Information shown:
⁂
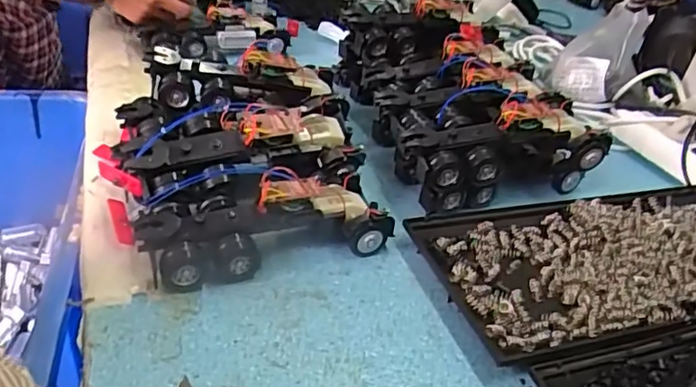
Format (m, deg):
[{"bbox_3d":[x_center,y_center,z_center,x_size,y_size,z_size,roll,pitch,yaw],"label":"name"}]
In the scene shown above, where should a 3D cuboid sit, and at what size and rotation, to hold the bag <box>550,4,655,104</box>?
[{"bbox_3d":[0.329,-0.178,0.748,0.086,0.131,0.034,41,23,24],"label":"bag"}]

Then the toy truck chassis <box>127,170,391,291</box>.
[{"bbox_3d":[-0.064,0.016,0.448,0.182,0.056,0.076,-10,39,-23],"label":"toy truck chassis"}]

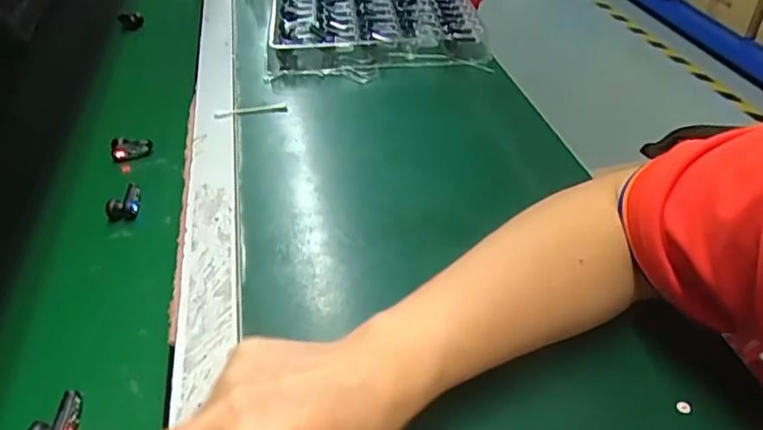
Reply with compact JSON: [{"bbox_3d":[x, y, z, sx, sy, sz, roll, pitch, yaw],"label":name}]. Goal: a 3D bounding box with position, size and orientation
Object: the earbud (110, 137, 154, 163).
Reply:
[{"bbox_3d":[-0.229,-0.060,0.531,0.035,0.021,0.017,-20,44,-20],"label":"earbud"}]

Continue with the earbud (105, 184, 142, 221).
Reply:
⁂
Try it: Beginning at the line with "Reply with compact", write out each line exactly as it stands until the listing ends, and add nothing.

Problem solution:
Reply with compact JSON: [{"bbox_3d":[x, y, z, sx, sy, sz, roll, pitch, yaw],"label":name}]. Goal: a 3D bounding box with position, size and orientation
Object: the earbud (110, 137, 154, 163).
Reply:
[{"bbox_3d":[-0.229,-0.060,0.531,0.035,0.021,0.017,-20,44,-20],"label":"earbud"}]

Continue with the earbud (105, 184, 142, 221).
Reply:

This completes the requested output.